## Source text
Personal trainers often work with many clients with different fitness goals. Organisational skills help them create plans for each client and manage different training appointments. Trainers can also use organisation to distribute materials to clients regarding their home fitness and nutrition plans.
How to improve personal trainer skills
These are some steps you can follow to improve your personal trainer skills:
1. Ask for feedback
The first step to improving your skills as a personal trainer is to identify which skills to improve. You can do this by asking clients for feedback. Consider sending out an anonymous survey or having a discussion with each client about which skills they think you can improve.
2. Find a mentor
One helpful method for skill-building is finding a mentor. Consider finding a personal trainer or fitness professional with more experience than you to help you identify ways in which you can improve. For example, if you struggle to stay organised when working with clients in a fitness centre, a mentor may have tips to help you improve your organisation in that specific setting.
3. Track your improvement
As a personal trainer, it's important to know how to set achievable and measurable goals. Find a method for tracking your improvement and measuring your progression. Consider asking clients to rate your performance in specific areas to help you measure your improvement. For example, you may ask clients to rate your fitness knowledge based on how well they feel their exercise plans function. Or, you may ask them to rate your patience or ability to motivate them during workouts.

## What the exercise asks
According to the text on personal trainer skills, why does asking clients for feedback come first among the improvement steps? Answer in one to three sentences.

(Saved entries)
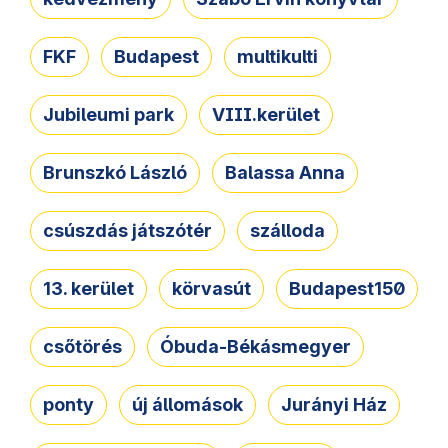
FKF
Budapest
multikulti
Jubileumi park
VIII.kerület
Brunszkó László
Balassa Anna
csúszdás játszótér
szálloda
13. kerület
körvasút
Budapest150
csőtörés
Óbuda-Békásmegyer
ponty
új állomások
Jurányi Ház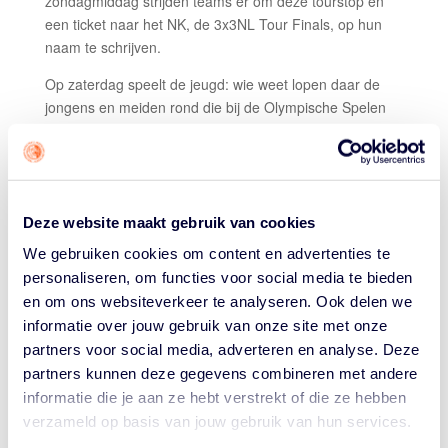
zondagmiddag strijden teams er om deze tourstop en
een ticket naar het NK, de 3x3NL Tour Finals, op hun
naam te schrijven.
Op zaterdag speelt de jeugd: wie weet lopen daar de
jongens en meiden rond die bij de Olympische Spelen
van 2032 hoge ogen gaan gooien. Op zondag spelen de
Senioren: ook Team Utrecht, met een paar van de beste
spelers van het land, zal daar meedoen om de prijzen
bij de Mannen ELITE. Toegang voor toeschouwers is
gratis. Inschrijven is voor teams niet meer mogelijk: er
Deze website maakt gebruik van cookies
doen maar liefst 70 ploegen mee!
We gebruiken cookies om content en advertenties te
REST VAN HET PROGRAMMA
personaliseren, om functies voor social media te bieden
en om ons websiteverkeer te analyseren. Ook delen we
Op
vrijdag 24 mei
maken ruim 200 Amsterdamse
informatie over jouw gebruik van onze site met onze
basisschoolkinderen via clinics kennis met verschillende
partners voor social media, adverteren en analyse. Deze
sporten. Ze gaan ook een uur basketballen en leren de
partners kunnen deze gegevens combineren met andere
3×3 regels. Noortje Driessen, één van de beste
informatie die je aan ze hebt verstrekt of die ze hebben
speelster van Nederland, is als ‘special guest’ aanwezig.
verzameld op basis van jouw gebruik van hun services.
Op
zaterdag 25 mei
vinden de finales van de Jr.NBA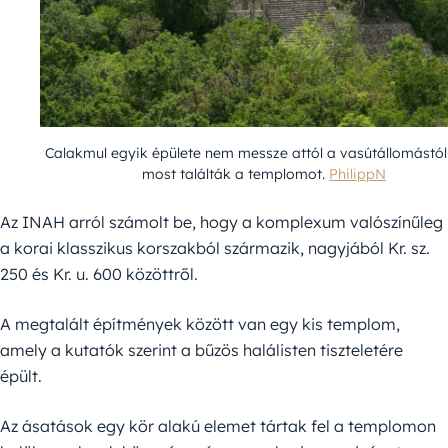
Calakmul egyik épülete nem messze attól a vasútállomástól
most találták a templomot.
PhilippN
Az INAH arról számolt be, hogy a komplexum valószínűleg
a korai klasszikus korszakból származik, nagyjából Kr. sz.
250 és Kr. u. 600 közöttről.
A megtalált építmények között van egy kis templom,
amely a kutatók szerint a bűzös halálisten tiszteletére
épült.
Az ásatások egy kör alakú elemet tártak fel a templomon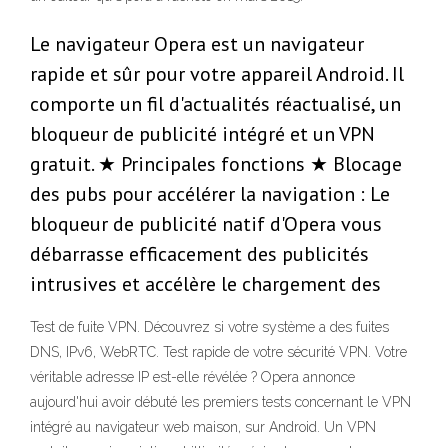
Le navigateur Opera est un navigateur
rapide et sûr pour votre appareil Android. Il
comporte un fil d'actualités réactualisé, un
bloqueur de publicité intégré et un VPN
gratuit. ★ Principales fonctions ★ Blocage
des pubs pour accélérer la navigation : Le
bloqueur de publicité natif d'Opera vous
débarrasse efficacement des publicités
intrusives et accélère le chargement des
Test de fuite VPN. Découvrez si votre système a des fuites
DNS, IPv6, WebRTC. Test rapide de votre sécurité VPN. Votre
véritable adresse IP est-elle révélée ? Opera annonce
aujourd'hui avoir débuté les premiers tests concernant le VPN
intégré au navigateur web maison, sur Android. Un VPN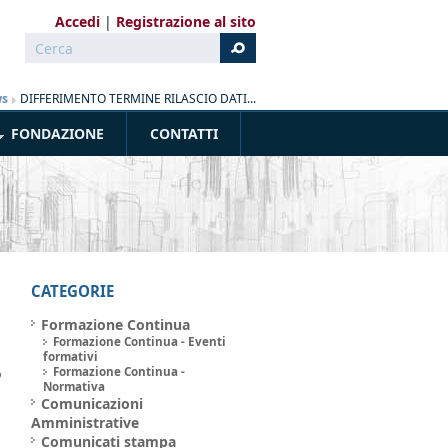
Accedi
Registrazione al sito
Cerca
Form di ricerca
s
»
DIFFERIMENTO TERMINE RILASCIO DATI...
FONDAZIONE
CONTATTI
CATEGORIE
Formazione Continua
Formazione Continua - Eventi
formativi
o
Formazione Continua -
Normativa
Comunicazioni
Amministrative
,
Comunicati stampa
n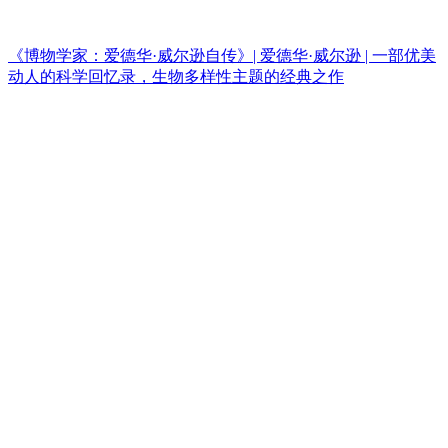
《博物学家：爱德华·威尔逊自传》| 爱德华·威尔逊 | 一部优美
动人的科学回忆录，生物多样性主题的经典之作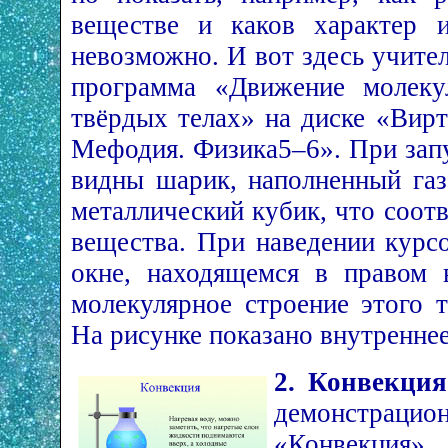
веществе и каков характер 
невозможно. И вот здесь учит
программа «Движение молеку
твёрдых телах» на диске «Вир
Мефодия. Физика­5–6». При зап
видны шарик, наполненный газ
металлический кубик, что соот
вещества. При наведении курсо
окне, находящемся в правом в
молекулярное строение этого 
На рисунке показано внутренне
2. Конвекци
демонстра
«Конвекция»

## Written response
Improving as a personal trainer starts with identifying which skills need work, and asking clients for feedback is how a trainer finds that out. The text suggests doing this through an anonymous survey or a discussion with each client about which skills they think could improve.